I think a sieve is made up of rocks that the water flows through but catches everything else, like boaters. An undercut is a rock that water flows under and catch stuff like boaters. :?:


----------



## JCKeck1 (Oct 28, 2003)

Undercut: Supermax or 1st Falls on Bailey

Sieve: The entirety of U. Taos Box

Basically, an undercut is generally one rock or a cliff where the rock extends further upstream above water than it does underwater. Therefore, anything underwater will also go under at least part of the rock. A sieve looks a lot like a spagetti strainer. Water goes through at multiple points, but none of them are big enough for a boat/boater. These can be made by a pile of rocks or multiple logs across the current. Strainers can also be made by several undercut rocks. They're used interchangeably on the buzz because they esentially mean the same thing - stay the hell away.


----------



## cosurfgod (Oct 10, 2003)

So what's the difference between a strainer and a sieve? Both can be made of rock or lumber and allow water through but not boats/ boaters. 
:?:


----------



## Andy H. (Oct 13, 2003)

I think of strainers as piles of logs, sticks, branches, etc that have accumulated and are waiting to accumulate a swimmer. As for a seive, that could be rocks that do the same. Its quibbling over fine points from here on out. As Keck said, "They're used interchangeably on the buzz because they esentially mean the same thing - stay the hell away." 

--Andy


----------



## Cutch (Nov 4, 2003)

Not that it really matters, but you can go through a sieve. It's definetly not reccomended (and never by choice), but I have actually went through two of them in 11 years of kayaking. They literally suck. 

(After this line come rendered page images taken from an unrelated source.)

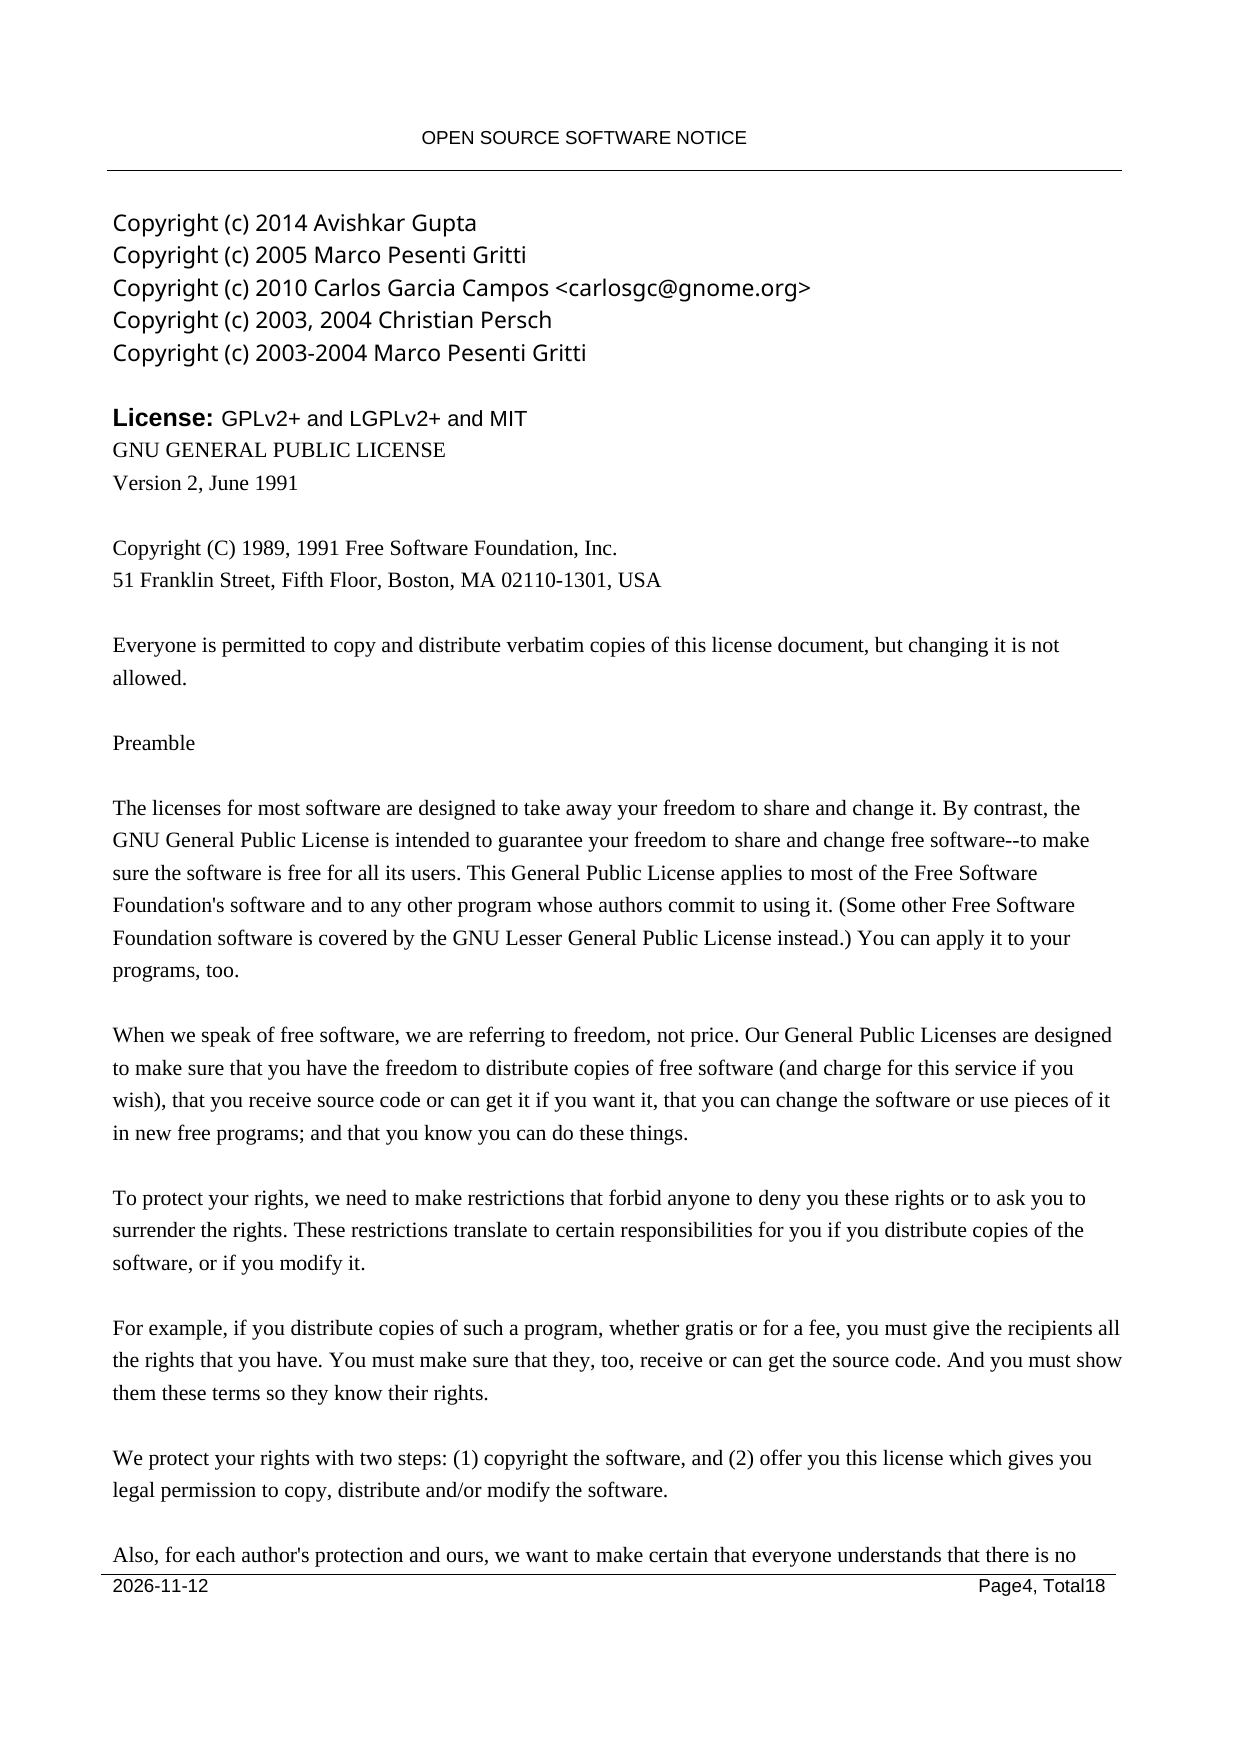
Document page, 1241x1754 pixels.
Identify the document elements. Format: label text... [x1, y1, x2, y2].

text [112, 206, 1128, 401]
text License: GPLv2+ and LGPLv2+ and MIT [112, 401, 1128, 434]
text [112, 434, 1128, 1571]
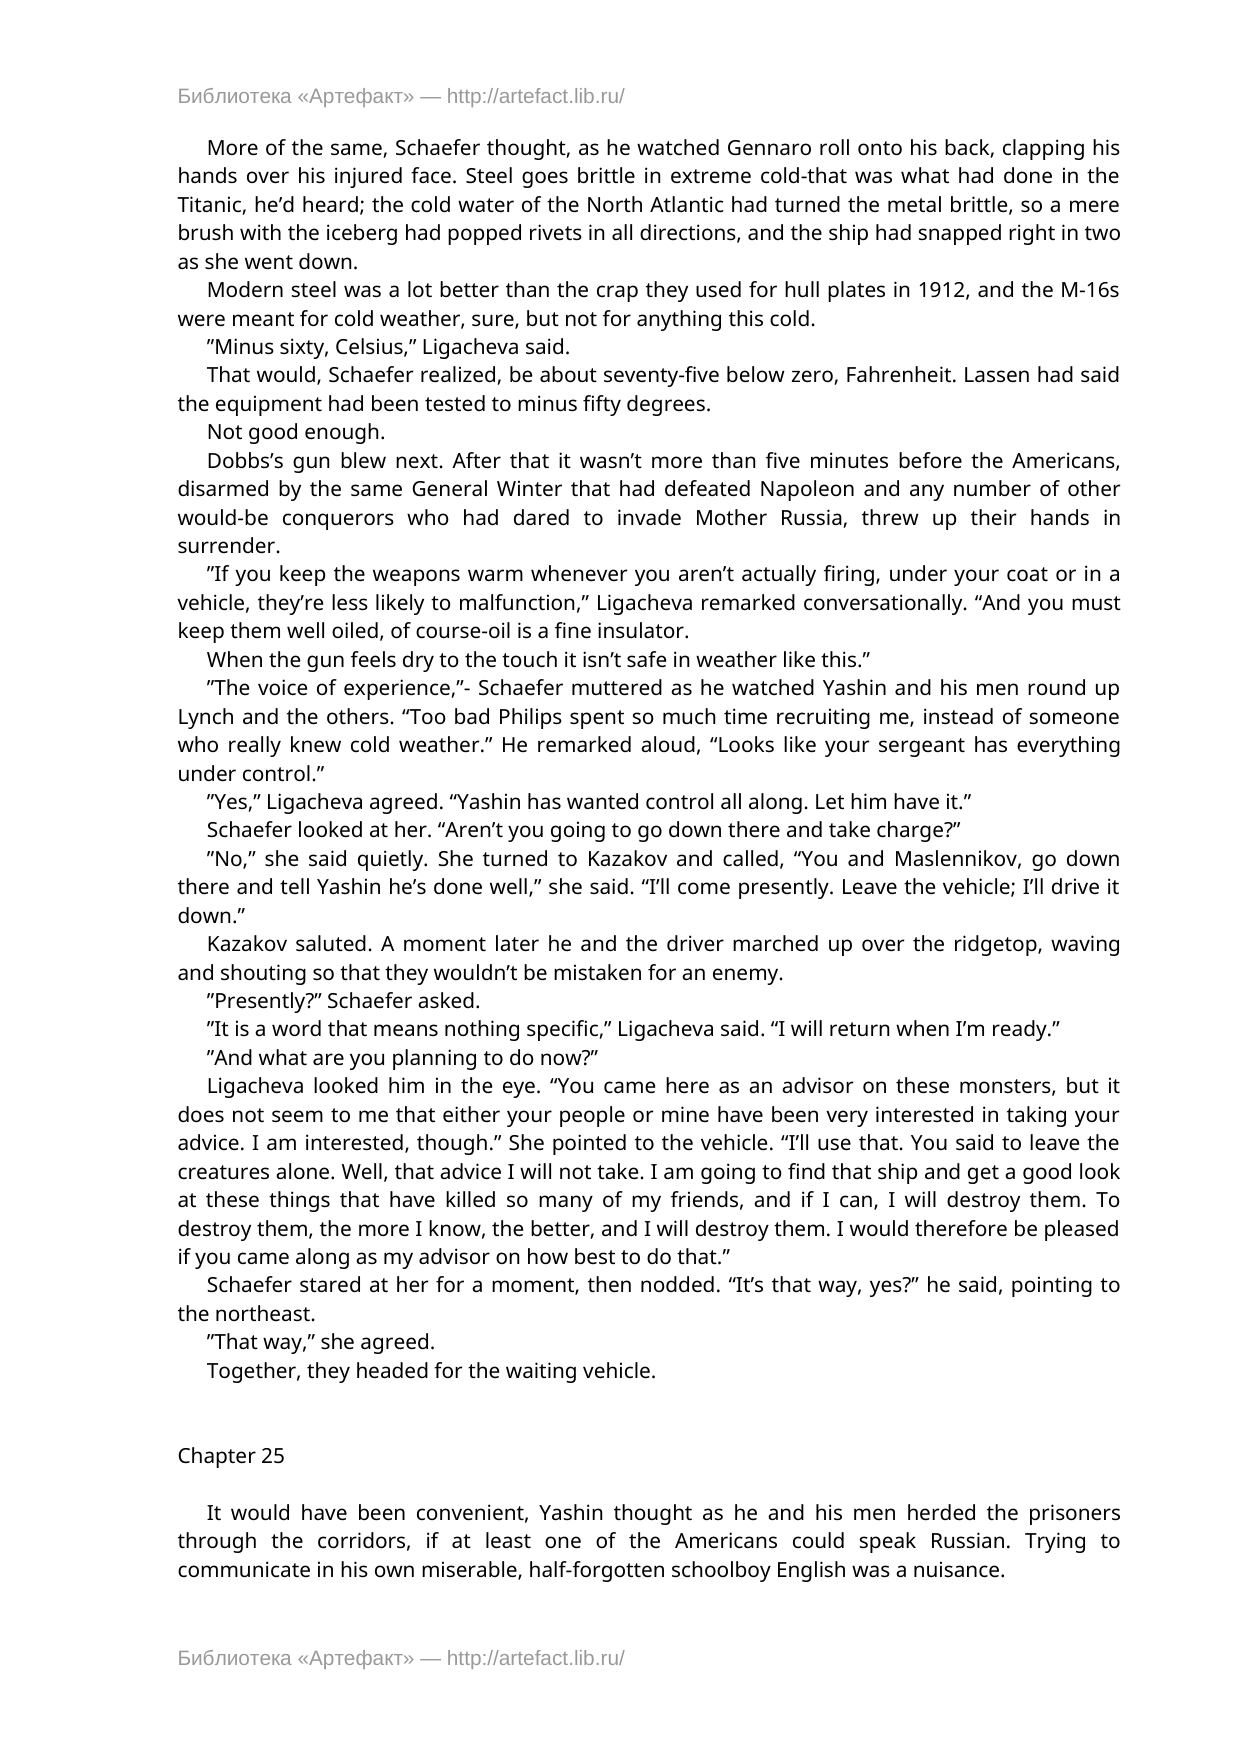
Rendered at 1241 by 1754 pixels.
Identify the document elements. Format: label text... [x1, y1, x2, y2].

An undercut doesn't have a drain at the back of it. It's just current flowing underneath a side of a rock. 

A sieve has water going through an actual hole underground (or under rock). It's like a natural underwater tunnel, and it can be short or very long. 

Strainers invovle wood, or metal debries etc., never rock.


----------



## Ed Hansen (Oct 12, 2003)

Kyle "Little Spoon" McCutchen's descripition is pretty much what I've always gone by. 

If you see a big rock with alot of current slamming right into it, with zero water pillow, you can bet some form of sieve or undercut is at work.


----------



## Phillips (Feb 19, 2004)

I concur with Mr. Keck, sieves and undercuts both need to be eliminated from your daily regimine. They both will cause major problems in your "cool factor".

Lates
Kent

PS. Keck, how dee eyeballs?
P.S.S. Spencer Heights was fun today, needs a little more H20 though.


----------



## JCKeck1 (Oct 28, 2003)

Eyes are awesome! I'm pissed you got on spencer and I didn't make it. I'll be hitting Pine Creek on next tuesday if you're interested. Stay away from those straining, undercut, sieved out pin/broach rocks - ok, I'm a little buzzed.


----------